Aktuell wurden in der Reihe „Es federt“ Schreibaufträge zum Thema ATEM vergeben, unter anderem an die Wiener Literatin Margret Kreidl, deren luzider Text bereits zu Pfingsten uraufgeführt wurde, sprich, er wurde „zeilenweise“ vertont von drei jungen KomponistInnen, als Auftragskomposition.
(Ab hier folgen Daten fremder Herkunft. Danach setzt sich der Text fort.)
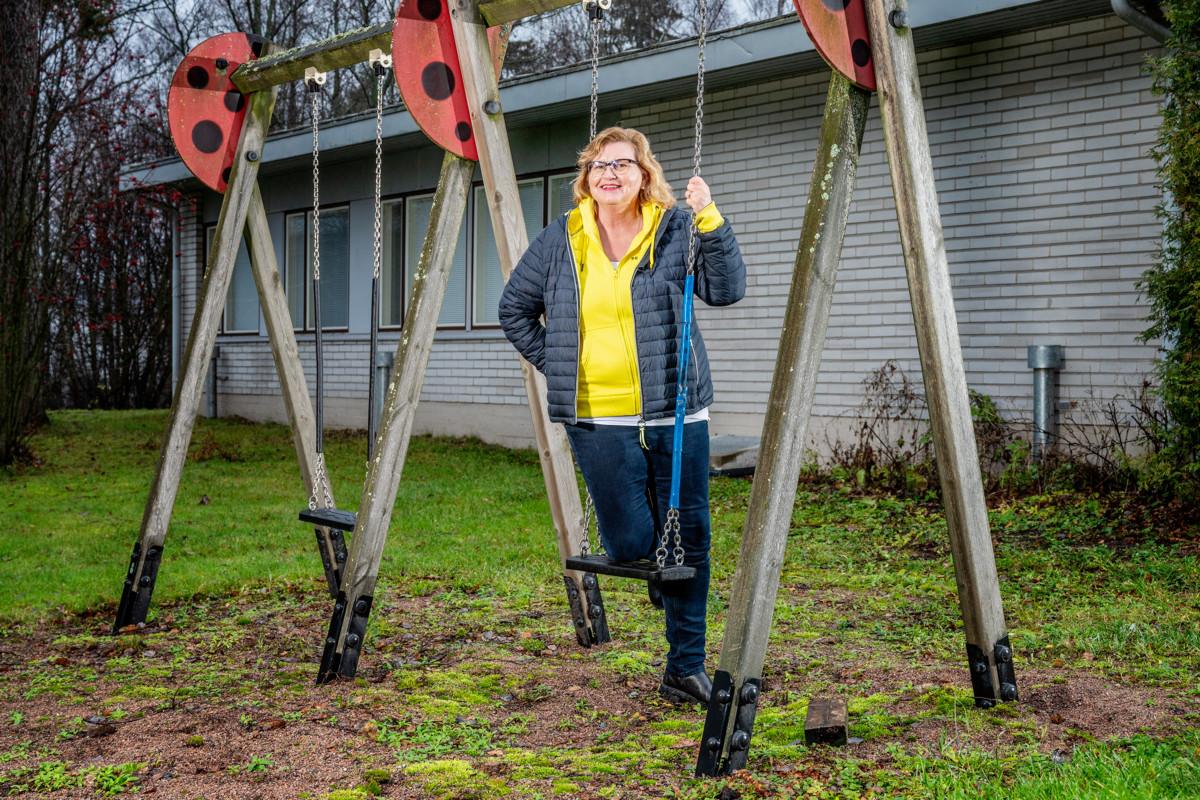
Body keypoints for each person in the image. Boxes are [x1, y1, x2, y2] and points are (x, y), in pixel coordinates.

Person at [499, 126, 746, 705]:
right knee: (632, 540)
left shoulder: (674, 227)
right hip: (596, 415)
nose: (610, 173)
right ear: (587, 177)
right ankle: (665, 570)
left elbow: (727, 288)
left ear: (644, 176)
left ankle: (684, 668)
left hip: (676, 409)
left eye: (624, 164)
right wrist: (562, 367)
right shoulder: (563, 239)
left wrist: (709, 216)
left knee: (690, 539)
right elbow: (514, 310)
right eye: (599, 164)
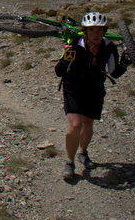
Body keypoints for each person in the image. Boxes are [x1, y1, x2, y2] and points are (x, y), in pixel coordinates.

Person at [55, 11, 130, 180]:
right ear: (85, 31)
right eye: (92, 30)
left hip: (94, 88)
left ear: (104, 31)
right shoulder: (75, 45)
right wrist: (66, 57)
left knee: (87, 124)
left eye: (99, 30)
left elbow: (114, 72)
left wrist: (125, 63)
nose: (95, 34)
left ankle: (83, 152)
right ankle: (69, 162)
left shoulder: (109, 47)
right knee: (75, 125)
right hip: (73, 88)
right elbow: (59, 71)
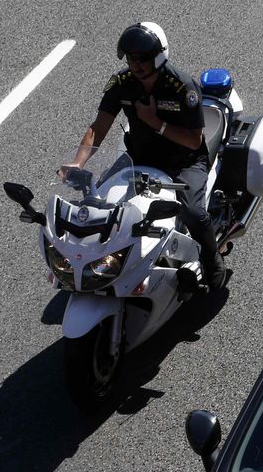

Dieser Text wird allerdings auch bei unserem großen ATEMABSCHLUSS am 12. November im neuen Minoritensaal von Frau Kreidl gelesen, ebenso die zwei weiteren Auftragsarbeiten, die von Felicitas Hoppe und Christian Lehnert kommen werden … dieser Abend wird neben einer abschließenden Ausstellungsführung dann auch noch auf die philosophischen Waagschale gelegt werden, wenn Lenart Škof, Linn Burchert und Nikola Roßbach dem Atem auf den Zahn fühlen. Für 2022 sind in dieser Reihe „Blumenbergtage“ geplant, anlässlich seines 102. Geburtstages. Federn werden also fallen, hoffentlich viele!